Bir yatırımcı yatırımını getiri sağlamak için yapar. Buna karşın hisse senetleri piyasasında hep kazanmak diye bir şey yok. Şirketi iyi analiz etmiş olabilirsiniz. Beklenen getiriniz yüksek olabilir. Buna rağmen hisse fiyatı düşebilir. Bu borsada olağan bir şey. Şirket ile ilgili her şey normal olsa bile ekonominin seyri iyi gitmiyorsa ya da sektör ile ilgili sıkıntılı bir durum ortaya çıktı ise hisse fiyatı düşer.
Örneğin beyaz et tesisi olan bir şirketin hissesini aldınız. Şirket yabancı bir ortak aldı, Türkiye’nin en büyük beyaz et üreticisi ve satıcısı. Çok parlak bir geleceği var ve beklenen getiriniz yüksek. Hisseyi aldınız 3 ay sonra kuş gribi haberleri çıktı, şirketin satışları bıçak gibi kesildi. Hissenin fiyatı beklediğinizin aksine düşer doğal olarak. Ta ki kuş gribi şüpheleri ortadan kalkana kadar…
Eğer seçtiğiniz şirkete güveniyorsanız 3 aylık bir süre kısa bir süredir deyip beklemeniz en iyisidir. Unutmayın her yükselen piyasa bir gün düşer, her düşen piyasa bir gün yükselir. Mesele panik yapmamakta…Yatırımcının en büyük düşmanı yaşadığı paniktir. Piyasa düşmeye başladığında sürü davranışı can yakar. Panik yapmadan bir süre beklediğinizde sert düşüşlerin mutlaka bir düzeltmesinin (yükselişinin) olduğunu göreceksiniz.
Kaybeden yatırımcı kaybettiklerini kazanmak için çabaladığında daha çok kaybeder.
Ancak bazen öyle şeyler olur ki 10 TL’de aldığınız hisse fiyatı 4’e düşer. İşte o zaman bir sınır koymanız gerekir bu zarar edeceğiniz noktaya. Piyasada buna zarar-kes noktası (stop-loss) denilir. Herkesin risk iştahı kendisine özeldir. Ne kadar kaybetmeye hazırsınız, nereye kadar kaybedebilirsiniz? İşte bu noktayı belirleyip bekleyebilirsiniz.
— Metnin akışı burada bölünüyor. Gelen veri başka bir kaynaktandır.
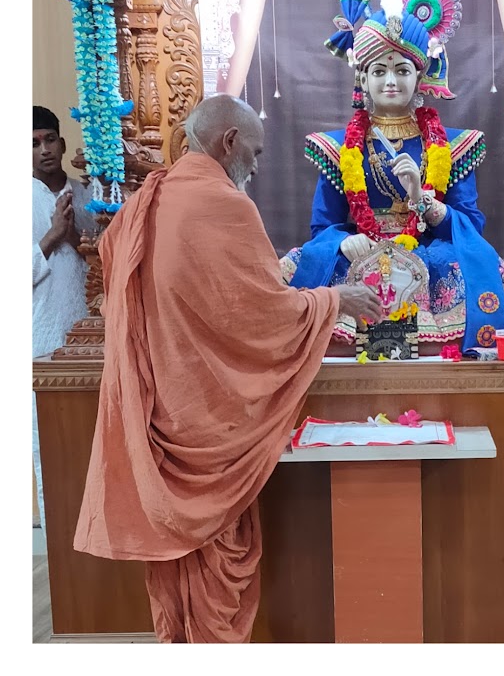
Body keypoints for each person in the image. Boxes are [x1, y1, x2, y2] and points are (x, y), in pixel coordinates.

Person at [75, 95, 387, 642]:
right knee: (222, 561)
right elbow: (263, 315)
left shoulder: (146, 202)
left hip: (164, 412)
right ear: (229, 142)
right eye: (256, 151)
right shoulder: (226, 205)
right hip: (209, 422)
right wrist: (336, 300)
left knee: (182, 560)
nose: (258, 166)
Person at [283, 0, 504, 350]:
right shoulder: (336, 147)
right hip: (362, 250)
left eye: (401, 70)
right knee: (313, 261)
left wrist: (422, 198)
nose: (391, 81)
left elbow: (470, 224)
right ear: (362, 79)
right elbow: (323, 224)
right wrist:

En önemlisi de tüm portföyünüzün tamamını hisse senedinden oluşturmamanız. Ondan da önemlisi hisse portföyünüzün tamamını aynı sektördeki hisselerden oluşturmamaktır. Sektör ile ilgili hükümetin alacağı bir karar şirketin satışlarını, vergi durumunu etkileyebilir. O nedenle hisse portföyünde çeşitlilik bu riski azaltır.